**Task to carry out**
Print the data below verbatim, minus images.

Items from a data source
┄┄┄┄┄┄┄┄┄┄┄┄┄┄┄┄┄┄┄┄

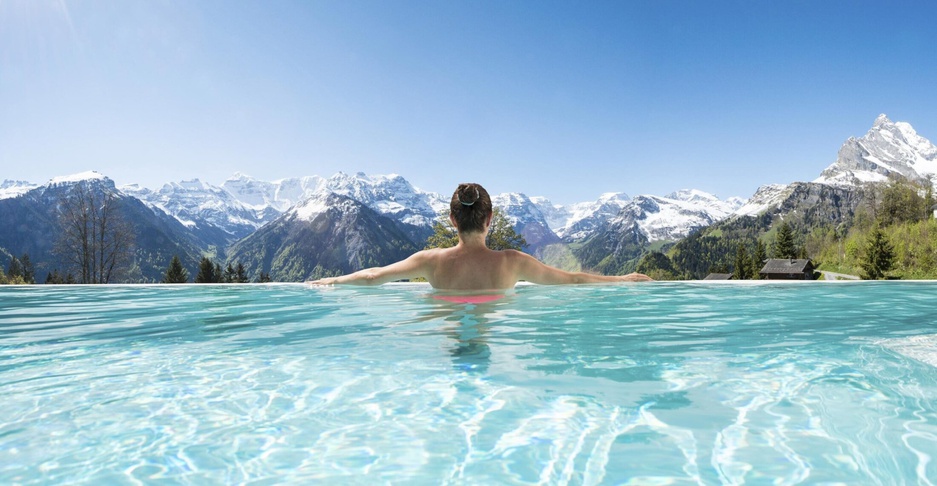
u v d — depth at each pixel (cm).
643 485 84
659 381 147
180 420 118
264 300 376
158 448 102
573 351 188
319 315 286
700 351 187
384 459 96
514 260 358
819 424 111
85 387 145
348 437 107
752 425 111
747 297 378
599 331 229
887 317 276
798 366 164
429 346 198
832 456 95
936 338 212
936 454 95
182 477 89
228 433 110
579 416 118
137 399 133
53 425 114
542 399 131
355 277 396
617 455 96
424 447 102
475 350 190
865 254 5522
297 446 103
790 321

┄┄┄┄┄┄┄┄┄┄┄┄┄┄┄┄┄┄┄┄

**Reply**
u v d — depth at each pixel (cm).
643 485 84
659 381 147
180 420 118
264 300 376
158 448 102
573 351 188
319 315 286
700 351 187
384 459 96
514 260 358
819 424 111
85 387 145
348 437 107
752 425 111
747 297 378
599 331 229
887 317 276
798 366 164
429 346 198
832 456 95
936 338 212
936 454 95
182 477 89
228 433 110
579 416 118
137 399 133
53 425 114
542 399 131
355 277 396
617 455 96
424 447 102
475 350 190
865 254 5522
297 446 103
790 321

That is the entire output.